Our model suggests that contact pressure with an OT graft in MPFL reconstruction can be reduced with the addition of an LRR. Limited LRR has been shown to have some utility in the setting of lateral patella overload. 9,17 We were able to establish that mean and peak pressures were lowered at certain flexion points, but our model did not allow determination of whether LRR medializes the center of contact and, further, point loads an already at-risk medial compartment. Additionally, it is not known whether the alteration in pressures with an OT graft and LRR observed in this study was maintained after graft incorporation and remodeling.
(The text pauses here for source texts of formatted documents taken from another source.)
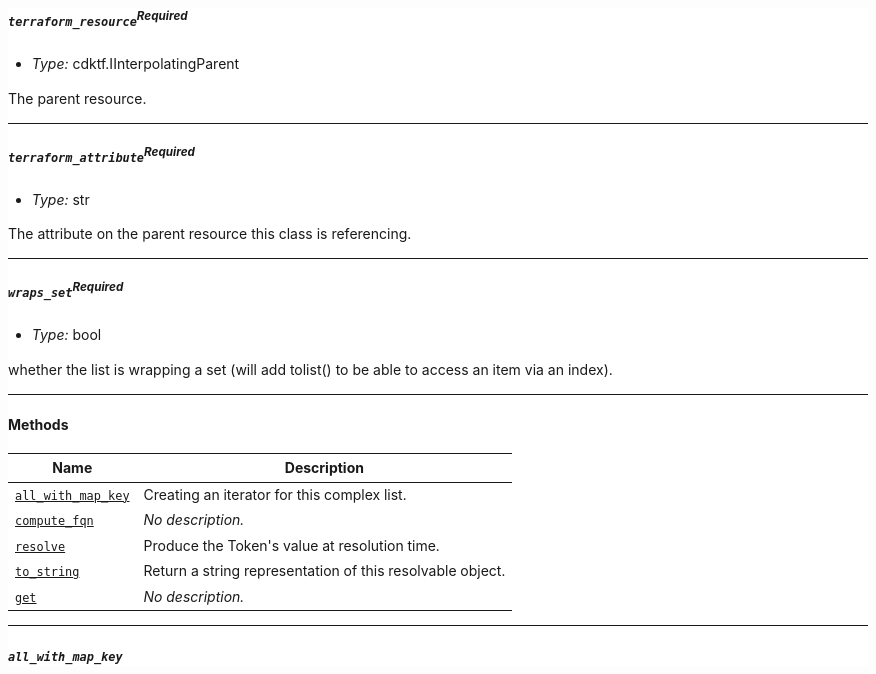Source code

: 
##### `terraform_resource`<sup>Required</sup> <a name="terraform_resource" id="rhizo-co-terraform-provider-oci.dataOciOnesubscriptionComputedUsages.DataOciOnesubscriptionComputedUsagesComputedUsagesList.Initializer.parameter.terraformResource"></a>

- *Type:* cdktf.IInterpolatingParent

The parent resource.

---

##### `terraform_attribute`<sup>Required</sup> <a name="terraform_attribute" id="rhizo-co-terraform-provider-oci.dataOciOnesubscriptionComputedUsages.DataOciOnesubscriptionComputedUsagesComputedUsagesList.Initializer.parameter.terraformAttribute"></a>

- *Type:* str

The attribute on the parent resource this class is referencing.

---

##### `wraps_set`<sup>Required</sup> <a name="wraps_set" id="rhizo-co-terraform-provider-oci.dataOciOnesubscriptionComputedUsages.DataOciOnesubscriptionComputedUsagesComputedUsagesList.Initializer.parameter.wrapsSet"></a>

- *Type:* bool

whether the list is wrapping a set (will add tolist() to be able to access an item via an index).

---

#### Methods <a name="Methods" id="Methods"></a>

| **Name** | **Description** |
| --- | --- |
| <code><a href="#rhizo-co-terraform-provider-oci.dataOciOnesubscriptionComputedUsages.DataOciOnesubscriptionComputedUsagesComputedUsagesList.allWithMapKey">all_with_map_key</a></code> | Creating an iterator for this complex list. |
| <code><a href="#rhizo-co-terraform-provider-oci.dataOciOnesubscriptionComputedUsages.DataOciOnesubscriptionComputedUsagesComputedUsagesList.computeFqn">compute_fqn</a></code> | *No description.* |
| <code><a href="#rhizo-co-terraform-provider-oci.dataOciOnesubscriptionComputedUsages.DataOciOnesubscriptionComputedUsagesComputedUsagesList.resolve">resolve</a></code> | Produce the Token's value at resolution time. |
| <code><a href="#rhizo-co-terraform-provider-oci.dataOciOnesubscriptionComputedUsages.DataOciOnesubscriptionComputedUsagesComputedUsagesList.toString">to_string</a></code> | Return a string representation of this resolvable object. |
| <code><a href="#rhizo-co-terraform-provider-oci.dataOciOnesubscriptionComputedUsages.DataOciOnesubscriptionComputedUsagesComputedUsagesList.get">get</a></code> | *No description.* |

---

##### `all_with_map_key` <a name="all_with_map_key" id="rhizo-co-terraform-provider-oci.dataOciOnesubscriptionComputedUsages.DataOciOnesubscriptionComputedUsagesComputedUsagesList.allWithMapKey"></a>
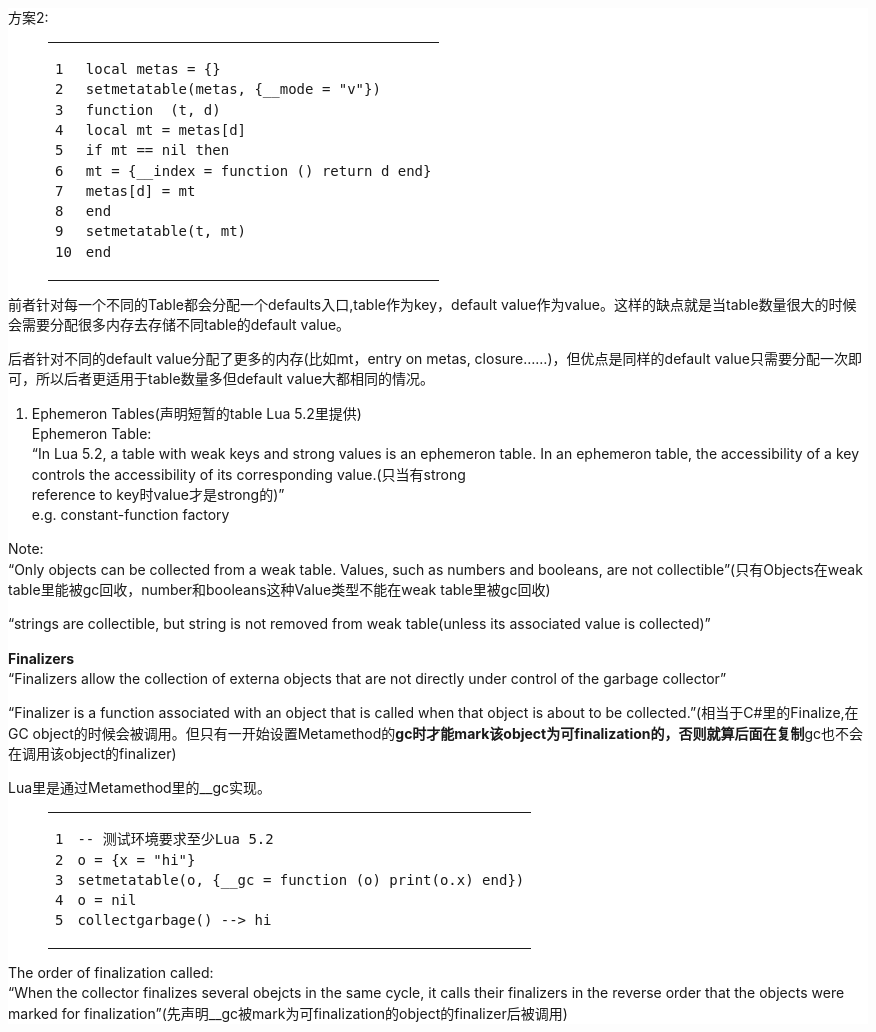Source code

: </li>
</ol>
<p>方案2:<br/></p><figure class="highlight lua"><table><tbody><tr><td class="gutter"><pre><span class="line">1</span><br/><span class="line">2</span><br/><span class="line">3</span><br/><span class="line">4</span><br/><span class="line">5</span><br/><span class="line">6</span><br/><span class="line">7</span><br/><span class="line">8</span><br/><span class="line">9</span><br/><span class="line">10</span><br/></pre></td><td class="code"><pre><span class="line"><span class="keyword">local</span> metas = {}</span><br/><span class="line"><span class="built_in">setmetatable</span>(metas, {__mode = <span class="string">&#34;v&#34;</span>})</span><br/><span class="line"><span class="function"><span class="keyword">function</span>  <span class="params">(t, d)</span></span></span><br/><span class="line"><span class="keyword">local</span> mt = metas[d]</span><br/><span class="line"><span class="keyword">if</span> mt == <span class="keyword">nil</span> <span class="keyword">then</span></span><br/><span class="line">mt = {__index = <span class="function"><span class="keyword">function</span> <span class="params">()</span></span> <span class="keyword">return</span> d <span class="keyword">end</span>}</span><br/><span class="line">metas[d] = mt </span><br/><span class="line"><span class="keyword">end</span></span><br/><span class="line"><span class="built_in">setmetatable</span>(t, mt)</span><br/><span class="line"><span class="keyword">end</span></span><br/></pre></td></tr></tbody></table></figure><p></p>
<p>前者针对每一个不同的Table都会分配一个defaults入口,table作为key，default value作为value。这样的缺点就是当table数量很大的时候会需要分配很多内存去存储不同table的default value。</p>
<p>后者针对不同的default value分配了更多的内存(比如mt，entry on metas, closure……)，但优点是同样的default value只需要分配一次即可，所以后者更适用于table数量多但default value大都相同的情况。</p>
<ol>
<li>Ephemeron Tables(声明短暂的table Lua 5.2里提供)<br/>Ephemeron Table:<br/>“In Lua 5.2, a table with weak keys and strong values is an ephemeron table. In an ephemeron table, the accessibility of a key controls the accessibility of its corresponding value.(只当有strong<br/>reference to key时value才是strong的)”<br/>e.g. constant-function factory</li>
</ol>
<p>Note:<br/>“Only objects can be collected from a weak table. Values, such as numbers and booleans, are not collectible”(只有Objects在weak table里能被gc回收，number和booleans这种Value类型不能在weak table里被gc回收)</p>
<p>“strings are collectible, but string is not removed from weak table(unless its associated value is collected)”</p>
<p><strong>Finalizers</strong><br/>“Finalizers allow the collection of externa objects that are not directly under control of the garbage collector”</p>
<p>“Finalizer is a function associated with an object that is called when that object is about to be collected.”(相当于C#里的Finalize,在GC object的时候会被调用。但只有一开始设置Metamethod的<strong>gc时才能mark该object为可finalization的，否则就算后面在复制</strong>gc也不会在调用该object的finalizer)</p>
<p>Lua里是通过Metamethod里的__gc实现。<br/></p><figure class="highlight lua"><table><tbody><tr><td class="gutter"><pre><span class="line">1</span><br/><span class="line">2</span><br/><span class="line">3</span><br/><span class="line">4</span><br/><span class="line">5</span><br/></pre></td><td class="code"><pre><span class="line"><span class="comment">-- 测试环境要求至少Lua 5.2</span></span><br/><span class="line">o = {x = <span class="string">&#34;hi&#34;</span>}</span><br/><span class="line"><span class="built_in">setmetatable</span>(o, {__gc = <span class="function"><span class="keyword">function</span> <span class="params">(o)</span></span> <span class="built_in">print</span>(o.x) <span class="keyword">end</span>})</span><br/><span class="line">o = <span class="keyword">nil</span></span><br/><span class="line"><span class="built_in">collectgarbage</span>() <span class="comment">--&gt; hi</span></span><br/></pre></td></tr></tbody></table></figure><p></p>
<p>The order of finalization called:<br/>“When the collector finalizes several obejcts in the same cycle, it calls their finalizers in the reverse order that the objects were marked for finalization”(先声明__gc被mark为可finalization的object的finalizer后被调用)</p>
This study was limited by several factors. These biomechanical results represent conditions at time zero and do not account for natural stretch and remodeling of a graft over time, in vivo. Our study was performed using cadaveric specimens without knowledge of pre-existing patellofemoral disease or risk factors for patellar instability. The patella tendon was loaded at 200 N, which approximates knee extension against gravity. Weightbearing loads, which may enhance patellar stability, were not tested. The weight chosen to simulate overtensioning of the graft has not been associated with clinical overtensioning, but it resulted in significantly increased contact pressure in pilot specimens and provided consistent tensioning across all test conditions. Furthermore, we did not look at the change in location of PFJ contact pressures, and we did not test any grafts that were not OT. Further research into these questions could help illuminate how the magnitude and location of pressures change through a range of motion in the PFJ compared with a more anatomic tension. Although we took great care in preserving the medial and lateral soft tissue structures for testing purposes, violation of the superior capsule to insert the sensor may have altered knee kinematics. Our construct did not produce increased pressure in all knees after overtensioning. Although this could be a limitation of the model, it may also represent subtle anatomic variances in PFJ morphology.
Conclusion
In knees that demonstrated increased contact pressures after an OT graft, LRR led to a statistically significant decrease in pressure across the PFJ. In this biomechanical model, LRR was effective in reducing PFJ pressure after overtensioning the PFJ in MPFL reconstruction.
Footnotes
Acknowledgment
The authors thank Lyn Camire Jones, MA, ELS, of our department, for editorial support.
Final revision submitted September 15, 2021; accepted November 8, 2021.
One or more of the authors has declared the following potential conflict of interest or source of funding: Zimmer Biomet donated suture anchors for study. R.G.L. has received consulting fees from Miach and hospitality payments from Arthrex. AOSSM checks author disclosures against the Open Payments Database (OPD). AOSSM has not conducted an independent investigation on the OPD and disclaims any liability or responsibility relating thereto.
Ethical approval was not sought for the present study.